Yes parents. It’s your fault that as a collective bunch, you have raised these bratty children that are causing classroom havoc by putting gum on the window sill and leaving papers on the floor! These 6th grade hellions have no place in society and certainly not in Ms. Marburger’s well managed and well maintained classroom where critical thinking skills and massive learning is happening! Wait! What? Oh this school is a low performing school where kids are NOT learning how to read, write and do math? Well dang! I guess that also must be the parents fault.
I mean, come on! How ridiculous is the argument that 6th grade kids terrorize a classroom because their parents are jerks?
As a former 6th grade teacher, I am very familiar with exactly what teachers face in the classroom. Let me just say that without a doubt and without question, it is absolutely NOT the parents responsibility or fault that your classroom ends up looking like this. Look, in life and especially in teaching, you teach people how to treat you!

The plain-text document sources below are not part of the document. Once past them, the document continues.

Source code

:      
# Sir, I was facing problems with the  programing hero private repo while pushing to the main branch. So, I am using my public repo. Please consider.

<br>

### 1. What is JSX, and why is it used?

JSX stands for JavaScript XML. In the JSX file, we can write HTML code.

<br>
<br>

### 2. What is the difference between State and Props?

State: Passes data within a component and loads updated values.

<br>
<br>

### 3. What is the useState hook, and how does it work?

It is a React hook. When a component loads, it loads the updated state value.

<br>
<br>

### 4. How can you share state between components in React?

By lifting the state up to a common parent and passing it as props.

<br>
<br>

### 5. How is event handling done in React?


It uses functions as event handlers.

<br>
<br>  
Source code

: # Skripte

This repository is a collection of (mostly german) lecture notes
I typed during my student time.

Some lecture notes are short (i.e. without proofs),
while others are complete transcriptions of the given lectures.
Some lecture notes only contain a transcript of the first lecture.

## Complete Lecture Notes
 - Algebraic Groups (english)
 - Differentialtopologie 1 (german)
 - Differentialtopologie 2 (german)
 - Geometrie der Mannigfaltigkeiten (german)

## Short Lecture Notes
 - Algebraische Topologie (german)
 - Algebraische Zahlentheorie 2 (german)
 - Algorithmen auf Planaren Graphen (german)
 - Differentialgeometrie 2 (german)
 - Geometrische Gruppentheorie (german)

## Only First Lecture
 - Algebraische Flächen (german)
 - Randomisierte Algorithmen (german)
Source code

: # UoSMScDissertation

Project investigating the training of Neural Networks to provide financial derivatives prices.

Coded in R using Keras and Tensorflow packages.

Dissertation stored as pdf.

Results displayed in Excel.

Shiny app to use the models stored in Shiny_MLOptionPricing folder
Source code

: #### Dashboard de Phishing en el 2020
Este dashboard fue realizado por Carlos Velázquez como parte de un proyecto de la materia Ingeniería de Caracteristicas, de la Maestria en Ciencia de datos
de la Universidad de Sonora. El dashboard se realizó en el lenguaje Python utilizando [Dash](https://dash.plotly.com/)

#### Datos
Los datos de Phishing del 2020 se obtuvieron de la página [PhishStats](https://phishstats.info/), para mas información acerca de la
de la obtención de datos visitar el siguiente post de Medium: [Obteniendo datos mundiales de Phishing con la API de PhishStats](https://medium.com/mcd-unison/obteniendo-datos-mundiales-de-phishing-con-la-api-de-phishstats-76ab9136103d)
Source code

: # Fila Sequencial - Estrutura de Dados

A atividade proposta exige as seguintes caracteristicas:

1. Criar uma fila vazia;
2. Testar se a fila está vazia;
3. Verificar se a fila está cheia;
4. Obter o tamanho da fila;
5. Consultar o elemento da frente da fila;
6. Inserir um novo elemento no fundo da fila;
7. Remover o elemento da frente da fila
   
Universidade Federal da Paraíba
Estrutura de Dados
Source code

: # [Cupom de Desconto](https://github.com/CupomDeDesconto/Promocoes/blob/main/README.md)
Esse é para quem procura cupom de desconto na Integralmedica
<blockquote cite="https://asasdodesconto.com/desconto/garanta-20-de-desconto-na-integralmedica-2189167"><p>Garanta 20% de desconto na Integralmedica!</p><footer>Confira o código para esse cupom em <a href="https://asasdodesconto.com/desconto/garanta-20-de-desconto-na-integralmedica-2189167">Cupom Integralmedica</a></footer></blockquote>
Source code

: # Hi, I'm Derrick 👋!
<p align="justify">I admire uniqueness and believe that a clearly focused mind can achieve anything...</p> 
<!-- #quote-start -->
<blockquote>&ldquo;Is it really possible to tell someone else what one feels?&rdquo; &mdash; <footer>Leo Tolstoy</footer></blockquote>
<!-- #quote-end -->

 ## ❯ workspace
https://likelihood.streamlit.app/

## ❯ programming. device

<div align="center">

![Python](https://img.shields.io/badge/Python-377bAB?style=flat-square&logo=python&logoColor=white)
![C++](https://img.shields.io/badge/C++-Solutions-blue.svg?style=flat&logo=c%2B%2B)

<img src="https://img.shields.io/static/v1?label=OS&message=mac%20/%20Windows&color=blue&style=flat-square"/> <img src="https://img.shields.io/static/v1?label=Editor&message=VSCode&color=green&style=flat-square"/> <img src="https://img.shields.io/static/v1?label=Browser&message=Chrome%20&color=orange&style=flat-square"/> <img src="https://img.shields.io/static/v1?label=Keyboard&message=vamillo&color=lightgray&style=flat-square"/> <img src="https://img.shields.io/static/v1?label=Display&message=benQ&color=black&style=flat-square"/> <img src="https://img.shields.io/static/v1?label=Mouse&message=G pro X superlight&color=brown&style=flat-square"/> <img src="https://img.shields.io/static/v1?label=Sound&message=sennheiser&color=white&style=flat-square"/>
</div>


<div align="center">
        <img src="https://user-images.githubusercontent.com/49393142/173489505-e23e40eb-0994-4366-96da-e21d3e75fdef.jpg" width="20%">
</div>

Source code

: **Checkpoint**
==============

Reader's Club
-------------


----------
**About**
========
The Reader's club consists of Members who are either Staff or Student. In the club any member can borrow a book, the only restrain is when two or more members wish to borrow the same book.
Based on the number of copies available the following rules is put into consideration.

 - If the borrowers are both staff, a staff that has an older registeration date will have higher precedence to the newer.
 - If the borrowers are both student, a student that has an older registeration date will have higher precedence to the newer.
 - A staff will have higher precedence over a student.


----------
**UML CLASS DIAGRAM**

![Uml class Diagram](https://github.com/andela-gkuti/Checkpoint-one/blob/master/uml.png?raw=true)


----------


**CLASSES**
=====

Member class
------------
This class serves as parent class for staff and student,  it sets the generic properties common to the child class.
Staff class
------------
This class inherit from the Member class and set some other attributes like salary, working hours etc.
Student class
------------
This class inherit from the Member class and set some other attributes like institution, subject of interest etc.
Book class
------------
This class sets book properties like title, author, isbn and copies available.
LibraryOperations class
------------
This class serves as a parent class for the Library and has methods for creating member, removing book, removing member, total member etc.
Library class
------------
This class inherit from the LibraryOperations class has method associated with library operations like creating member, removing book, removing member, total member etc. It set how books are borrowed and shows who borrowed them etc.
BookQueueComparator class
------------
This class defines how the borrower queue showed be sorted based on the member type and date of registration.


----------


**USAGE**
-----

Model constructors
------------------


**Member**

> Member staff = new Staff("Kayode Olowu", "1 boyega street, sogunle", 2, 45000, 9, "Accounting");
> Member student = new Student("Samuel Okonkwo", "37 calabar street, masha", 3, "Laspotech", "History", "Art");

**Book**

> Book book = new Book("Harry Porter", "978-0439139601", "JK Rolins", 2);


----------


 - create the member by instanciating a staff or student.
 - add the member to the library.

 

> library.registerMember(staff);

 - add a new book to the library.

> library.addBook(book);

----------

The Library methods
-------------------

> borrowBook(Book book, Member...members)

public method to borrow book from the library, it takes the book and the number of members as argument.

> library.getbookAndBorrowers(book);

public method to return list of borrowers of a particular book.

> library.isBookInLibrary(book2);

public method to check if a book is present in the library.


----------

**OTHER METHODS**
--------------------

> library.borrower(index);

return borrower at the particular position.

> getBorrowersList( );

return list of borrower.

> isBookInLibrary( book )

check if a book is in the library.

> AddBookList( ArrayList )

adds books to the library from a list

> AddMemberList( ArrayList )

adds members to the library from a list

What I know about preteens and teens from being a parent and from being a teacher is that kids crave structure and discipline. I can remember being the only teacher at my school that invested a good two weeks into classroom expectations, rules, and responsibilities. Every detail that I could imagine about how we would function as a learning team was laid out and practiced. I had to do this to get my expectations across. How could I expect behaviors that my students had no idea were expected or that were never learned? I had to teach my students how to treat me, their classroom and their fellows. This is something that many teachers do not invest time in. Instead, they blame everyone when their classroom is in disarray and it interferes with the learning process. Thus, poor performing kids…it is a vicious cycle. Totally controllable by the teacher! (All hail to Harry Wong!)
When teachers like Julie Marburger and others like her blame parents, who are forced to send their children to school, remember that you chose to become a teacher and that you have the power to teach and correct bad behavior.